Los niños españoles solían jugar imaginando y diciendo las cosas que transportaban los buques coloniales. “De La Habana ha llegado un barco cargado de: piñas, encajes, azúcar”, qué sé yo. Era un ejercicio lúdico en el que se mezclaban la fantasía y el vocabulario con la pedagogía.
Barack Obama, sin saberlo, revivió el juego. Para el presidente estadounidense su viaje tenía cuatro objetivos declarados: enterrar unilateralmente la Guerra Fría en el Caribe; eliminar oficialmente la estrategia diplomática del containment o aislamiento, al sustituirla por el engagement o acercamiento; reforzar los lazos con la sociedad civil cubana, especialmente con el incipiente sector empresarial privado; y fortalecer a la oposición democrática que busca pacíficamente la evolución del régimen hacia el pluralismo.
Para el régimen cubano la visita era otro paso para finalizar el viejo embargo comercial, permitir la llegada de turistas e inversiones norteamericanas, obtener la promesa de créditos blandos cuando la ley lo permita, y la posibilidad de aliviar la difícil situación económica que plantea el fin de los subsidios venezolanos, calculados en trece mil millones de dólares anuales en el pasado por el economista Carmelo Mesa-Lago.
Raúl Castro no tenía la menor intención de modificar su dictadura comunista. Al fin y al cabo, como lo ha reiterado cien veces el propio Fidel Castro, la habían establecido por convicciones ideológicas y no como respuesta a la hostilidad norteamericana. La secuencia fue a la inversa.
Tampoco está en sus planes enterrar el antiyanquismo, uno de los elementos vertebradores del socialismo del siglo XXI. Para él, para Nicolás Maduro, para Evo Morales, incluso para Rafael Correa y Daniel Ortega, la Guerra Fría no ha terminado, como se hace patente en las buenas relaciones con Irán, Corea del Norte o Siria.
Para los exportadores e inversionistas de Estados Unidos la apuesta de Obama era medianamente tentadora. El dinero, ya se sabe, es cauteloso. Lo acompañaron con más curiosidad que interés real. Mientras la ley del embargo persista, cualquier exportación debe ser pagada por adelantado, una medida hasta ahora saludable, porque la isla tiene una pésima fama como pagador. A lo largo de los 57 años que ha durado ese Gobierno, casi todo empresario o país que le ha dado crédito ha resultado defraudado.
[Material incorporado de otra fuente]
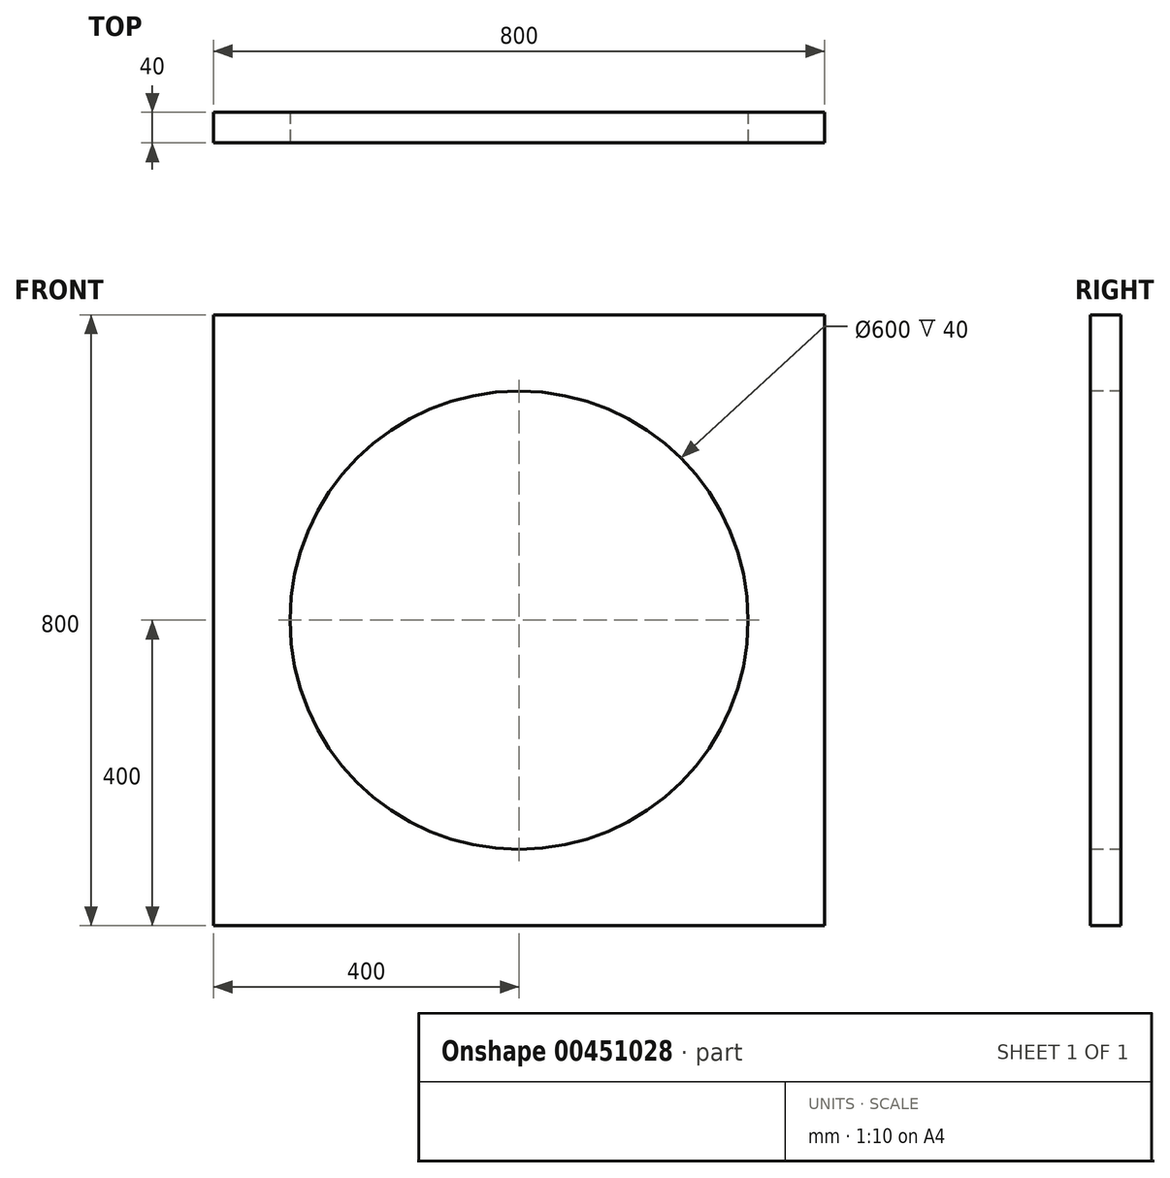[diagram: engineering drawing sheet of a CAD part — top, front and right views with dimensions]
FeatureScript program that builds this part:
annotation { "Feature Type Name" : "Feature", "Feature Type Description" : "" }
export const myFeature = defineFeature(function(context is Context, id is Id, definition is map)
    precondition{}
    {
        {
            var Q0;
            Q0=qCreatedBy(makeId("Front.planeOp"),FACE);
            var sketch = newSketch(context, id + "F0", { "sketchPlane" : qUnion([Q0])});
            skLineSegment(sketch, "E0.bottom", {"start": v(400, 400) * mm, "end": v(-400, 400) * mm});
            skLineSegment(sketch, "E0.top", {"start": v(400, -400) * mm, "end": v(-400, -400) * mm});
            skLineSegment(sketch, "E0.left", {"start": v(400, 400) * mm, "end": v(400, -400) * mm});
            skLineSegment(sketch, "E0.right", {"start": v(-400, 400) * mm, "end": v(-400, -400) * mm});
            skPoint(sketch, "E0.middle", {"position": v(0, 0) * mm});
            skSolve(sketch);
        }
        {
            var Q0;
            Q0 = qSketchRegion(id + "F0", true);
            extrude(context, id + "F1", {"entities" : qUnion([Q0]), "oppositeDirection" : true, "depth" : 40 * mm});
        }
        {
            var Q0;
            Q0=makeQuery(id+"F1.opExtrude","CAP_FACE",FACE,{"disambiguationData":[OSD([sQuery(id+"F0.wireOp",EDGE,"E0.bottom"),sQuery(id+"F0.wireOp",EDGE,"E0.top"),sQuery(id+"F0.wireOp",EDGE,"E0.left"),sQuery(id+"F0.wireOp",EDGE,"E0.right")])],"isStart":true});
            var sketch = newSketch(context, id + "F2", { "sketchPlane" : qUnion([Q0])});
            skCircle(sketch, "E1", {"center": v(0, 0) * mm, "radius": 300 * mm});
            skSolve(sketch);
        }
        {
            var Q0;
            Q0=sQuery(id+"F2.wireOp",VERTEX,"E1.center");
            var Q1;
            Q1=makeQuery(id+"F1.opExtrude","SWEPT_BODY",BODY,{"disambiguationData":[OSD([sQuery(id+"F0.wireOp",EDGE,"E0.bottom"),sQuery(id+"F0.wireOp",EDGE,"E0.top"),sQuery(id+"F0.wireOp",EDGE,"E0.left"),sQuery(id+"F0.wireOp",EDGE,"E0.right")])]});
            hole(context, id + "F3", {"style" : HoleStyle.SIMPLE, "endStyle" : HoleEndStyle.THROUGH, "holeDiameter" : 600 * mm, "isTappedThrough" : true, "tappedDepth" : 12 * mm, "tapClearance" : 3, "locations" : qUnion([Q0]), "scope" : qUnion([Q1])});
        }
    });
Sólo consiguen hacer negocios rentables quienes se dedican al turismo, porque cobran previamente y en dólares. Todos saben, además, que es muy peligroso realizar actividades comerciales donde no hay tribunales independientes. En Cuba, como en todos los Gobiernos totalitarios, los jueces son un apéndice del poder central.
Los demócratas de la oposición interna han resultado los más beneficiados. Eran trece personas de diversos grupos, como corresponde a cualquier pueblo que aspira a que se respeten las diferencias de opinión. Obama se reunió con ellos durante casi dos horas, los escuchó, los apoyó y luego dedicó la parte medular de su discurso a reclamarle a Raúl Castro el respeto por los derechos humanos y la necesidad de pluralidad que requiere una sociedad afectada durante tantos años por la esclerosis del pensamiento único. El momento en que se dirige al general y le dice: “No tema las voces de los cubanos que quieran expresarse libremente” es y será por mucho tiempo un hito en la lucha contra la dictadura.
¿Dará resultado la estrategia del engagement? El propio Obama se muestra escéptico y tiene razón: la dictadura cubana no va a cambiar. Es orgullosamente comunista y la Constitución le otorga al Partido la dirección exclusiva de la sociedad. Para la cúpula dominante, los derechos humanos —concretamente la libertad de expresión y de reunión a que se refirió Obama— son subterfugios de la odiada burguesía para prolongar su control social y quienes los reclaman son delincuentes.
En ese caso, ¿tuvo sentido el cambio de táctica? Es difícil saberlo a estas alturas. Por lo pronto, los disidentes están animados. Creen que el viaje de Obama es un punto de inflexión. Esperemos con los dedos cruzados. Es parte del juego.